- Born: 1940 (age 85–86) Mumbai, India

= Darshana Jhaveri =

Indian dancer (born 1940)

Darshana Jhaveri (born 1940), the youngest of the four Jhaveri sisters, is an Indian exponent of Manipuri dance, an Indian classical dance form. She is a disciple of Guru Bipin Singh, and started performing on stage in 1958 along with her sisters. She is one of the founders of the Manipuri Nartanalaya in 1972, which popularized Manipuri dance in India, and is currently headed by her, with centres at Mumbai, Kolkata and Imphal.

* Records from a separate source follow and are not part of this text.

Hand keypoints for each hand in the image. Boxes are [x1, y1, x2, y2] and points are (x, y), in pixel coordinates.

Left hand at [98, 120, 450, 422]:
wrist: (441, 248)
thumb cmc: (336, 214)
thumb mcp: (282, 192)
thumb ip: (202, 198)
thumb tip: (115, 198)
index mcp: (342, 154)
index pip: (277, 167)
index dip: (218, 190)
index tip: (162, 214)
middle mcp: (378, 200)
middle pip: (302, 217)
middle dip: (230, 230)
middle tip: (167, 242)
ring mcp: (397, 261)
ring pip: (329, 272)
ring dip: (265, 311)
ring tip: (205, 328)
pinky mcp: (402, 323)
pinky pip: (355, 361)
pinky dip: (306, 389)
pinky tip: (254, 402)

==Early life and training==
Darshana Jhaveri was born and brought up in Mumbai in a Gujarati household. At the age of six, she saw her elder sisters, Nayana and Ranjana, learn Manipuri dance from Guru Bipin Singh at their home. Soon, she too started learning the dance form, along with her sister Suverna. Later, she learned the traditional Raslila dances from Sutradhari Kshetritombi Devi, the Nata Pung from Guru Meitei Tomba Singh and traditional Maibi Jagoi from Kumar Maibi.

==Career==
By the 1950s, the Jhaveri sisters – Nayana, Ranjana, Suverna, and Darshana – had started performing together on stage all over India and abroad, and, in 1956, were the first non-Manipuris to perform their dances at the Govindji Temple inside the royal palace of Imphal. Eventually, the sisters established the Manipuri Nartanalaya with their Guru and Kalavati Devi in 1972, at Mumbai, Kolkata, and Imphal, and in time their name became synonymous to Manipuri dance. Over the years, Darshana has published several books and articles on the dance and has assisted her guru during his lifetime, in teaching, research as well as in choreography, before taking on the mantle herself.

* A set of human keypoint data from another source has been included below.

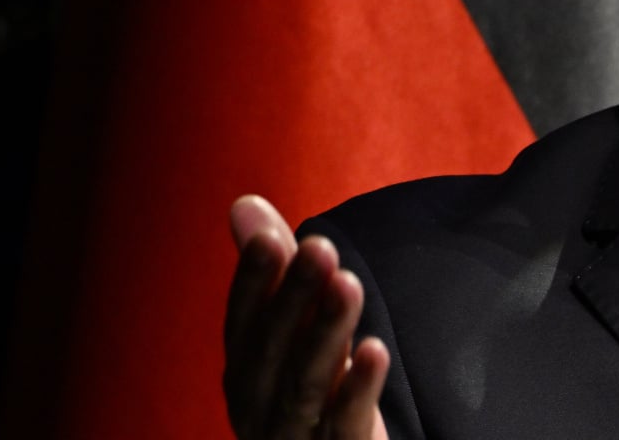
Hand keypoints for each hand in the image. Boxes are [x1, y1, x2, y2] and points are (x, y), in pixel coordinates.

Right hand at [224, 195, 389, 438]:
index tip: (270, 238)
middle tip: (320, 247)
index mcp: (247, 370)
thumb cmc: (312, 396)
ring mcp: (295, 436)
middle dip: (294, 296)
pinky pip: (345, 423)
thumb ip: (273, 275)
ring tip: (348, 283)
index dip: (253, 281)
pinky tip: (375, 349)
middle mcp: (259, 405)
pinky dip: (358, 387)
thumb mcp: (294, 335)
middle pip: (274, 349)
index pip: (243, 321)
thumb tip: (243, 202)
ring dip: (326, 331)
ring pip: (306, 383)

According to a noted dance critic Sunil Kothari in a 2008 article, they are "responsible for bringing the temple tradition of Manipuri dance to the cities". The article also noted that Nayana died two decades ago and, with Suverna unwell, Ranjana and Darshana continue to perform along with her Dance troupe and teach Manipuri dance.

==Awards and honors==
Darshana Jhaveri received the Sangeet Natak Akademi Award in 1996 by Sangeet Natak Akademi, India's National Academy of Dance, Music and Drama. She was honored with the Padma Shri in 2002. She was awarded the Kalidas Samman Award in 2018.